The new deadline was revealed in a 162-page document issued today by the Department of Homeland Security.
States have been protesting a number of the components of the Real ID act, passed a year ago and originally intended to go into effect in May, 2008. Most notably, they are concerned about the $11 billion cost of implementing the program, but civil liberties issues are also a factor. Even Governor Butch Otter, one of the cosponsors of the bill in Congress, is repudiating it.
In fact, DHS said it had received comments from 48 jurisdictions — 46 states, plus American Samoa and the District of Columbia.
In addition to extending the deadline — though people whose licenses expire are supposed to get Real ID-compliant licenses before then — DHS said states should adopt an exception policy for people who, through no fault of their own, didn't have the appropriate documentation — particularly people born before 1935 — and that automatic renewal through venues such as the Internet continue to be allowed, if images of the original documents are kept.
While states no longer have to comply with the Act by May, 2008, they are supposed to submit their certification package by February, 2008 — 90 days before the May 2008 deadline — and in addition are supposed to "communicate their intent to certify compliance or request an extension" by October, 2007. However, such extensions are only intended to last until December, 2009.
As far as the privacy concerns that some people, such as the American Civil Liberties Union, have expressed, DHS essentially said that people shouldn't be concerned because such information is all collected by the government anyway. "[N]either the Real ID Act nor these proposed regulations gives the Federal Government any greater access to information than it had before."
Indeed, much of the security requirements appear to be pushed back down to the states. "Each State will be required to prepare a comprehensive security plan for its DMV offices and driver's license storage and production facilities, databases, and systems utilized for collecting, disseminating or storing information used in the issuance of REAL ID licenses. As part of this requirement, DHS will require that each State include in its annual certification information as to how the State will protect the privacy of the data collected, used, and maintained in connection with REAL ID, including all the source documents."
However, DHS has determined that the information should be stored on the back of the card in an unencrypted bar code, which DHS admitted is a security hole. "For example, a bar could scan the 2D barcode to verify that the individual presenting the driver's license or identification card was 21 or over, and at the same time could conceivably obtain the person's name and address off the barcode and compile a list of names and addresses of its patrons, which it could subsequently sell or use," the report explained. "DHS...invites comment on how to provide this access and the protection of the information at the same time."
DHS also gives its own figures and a breakdown of what it expects costs to be, which is $23 billion. States will incur more than 60% of these costs, DHS said.

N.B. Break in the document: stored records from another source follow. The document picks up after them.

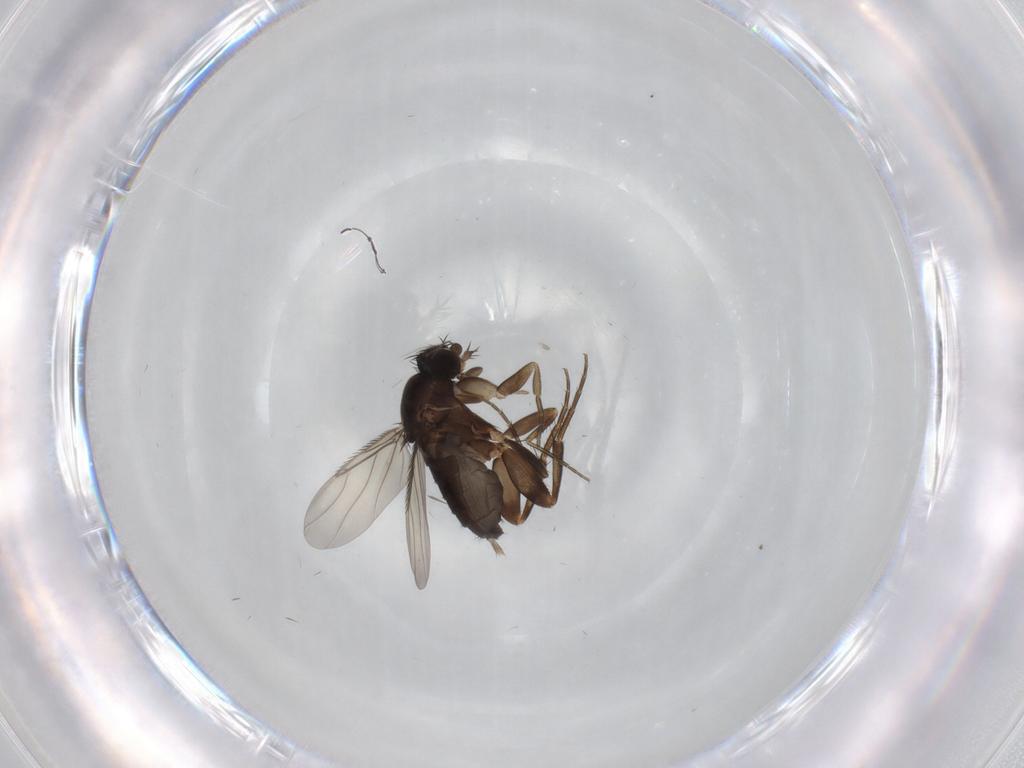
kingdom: Animalia
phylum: Arthropoda
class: Insecta
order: Diptera
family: Phoridae
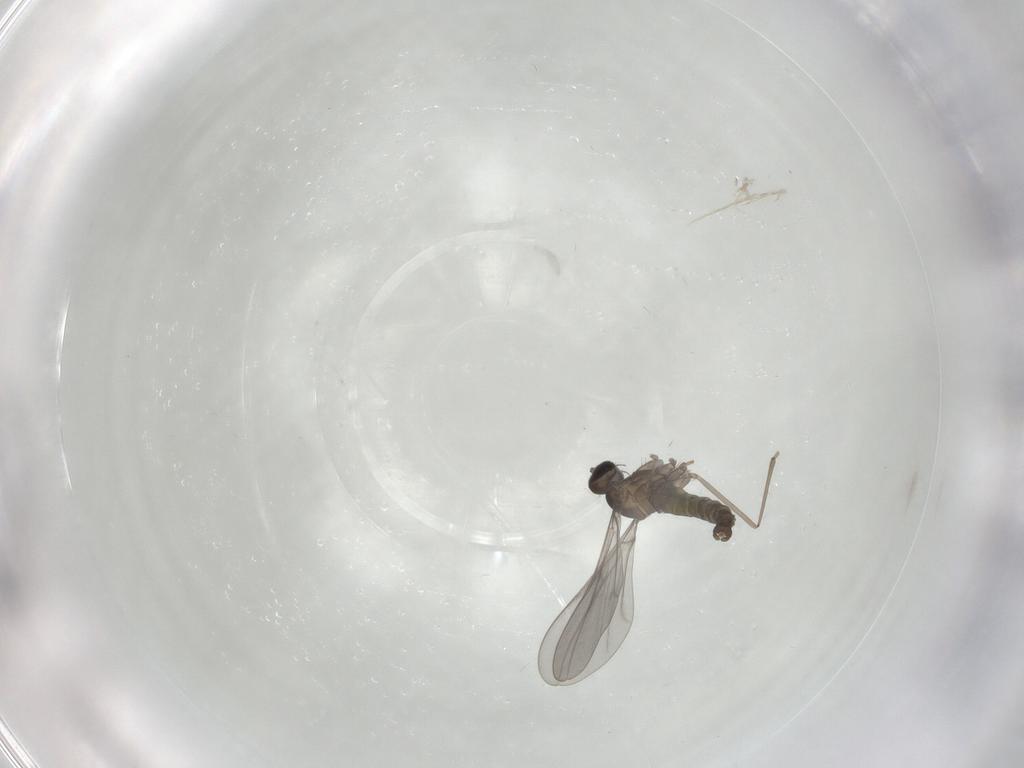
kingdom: Animalia
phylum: Arthropoda
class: Insecta
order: Diptera
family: Cecidomyiidae
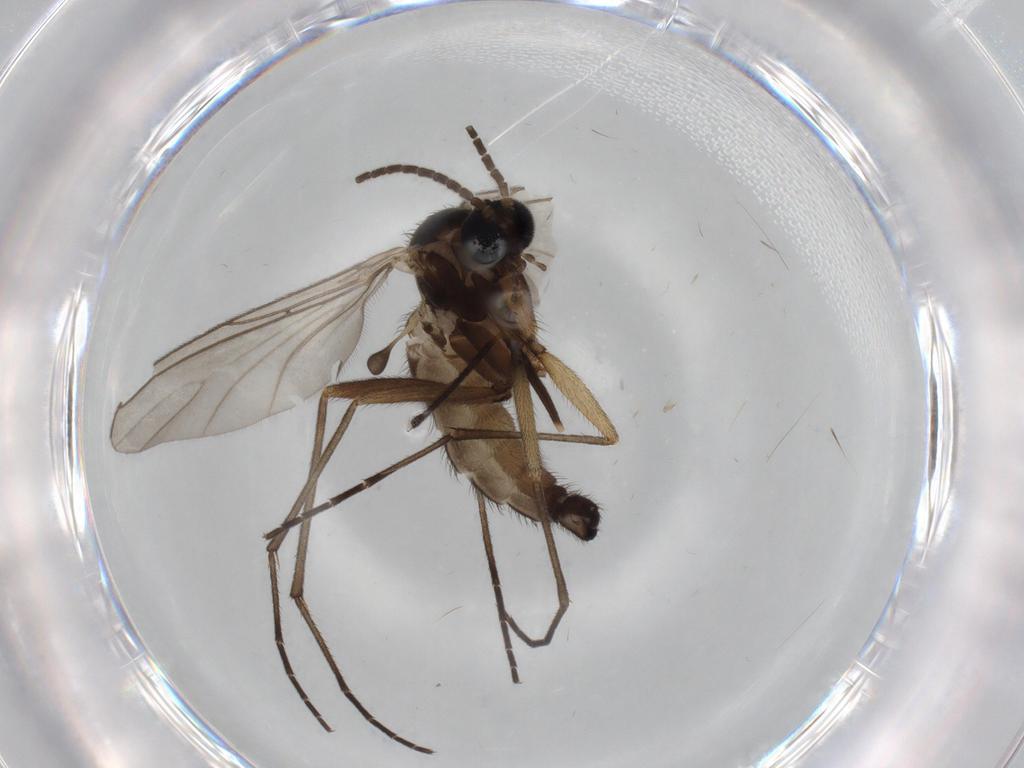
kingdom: Animalia
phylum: Arthropoda
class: Insecta
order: Diptera
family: Sciaridae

Much of the rest of the voluminous report is a painstaking description of the documents that will — and will not — be suitable for identification for a Real ID.
DHS is actively seeking comments on the document. Comments can be faxed to the Office of Information and Regulatory Affairs, Office of Management and Budget, Attention: DHS-TSA Desk Officer, at (202) 395-5806.
The Real ID, which is being opposed by more than 30 states, including Montana, defines a number of requirements for driver's licenses, including a digital photo, various features intended to keep it from being duplicated, and could potentially include a radio frequency ID chip. In addition, it requires states to link their record-keeping systems to national databases. People who live in states that do not comply with the act will not be able to use their driver's licenses for boarding an airplane, entering a federal building, or opening some bank accounts."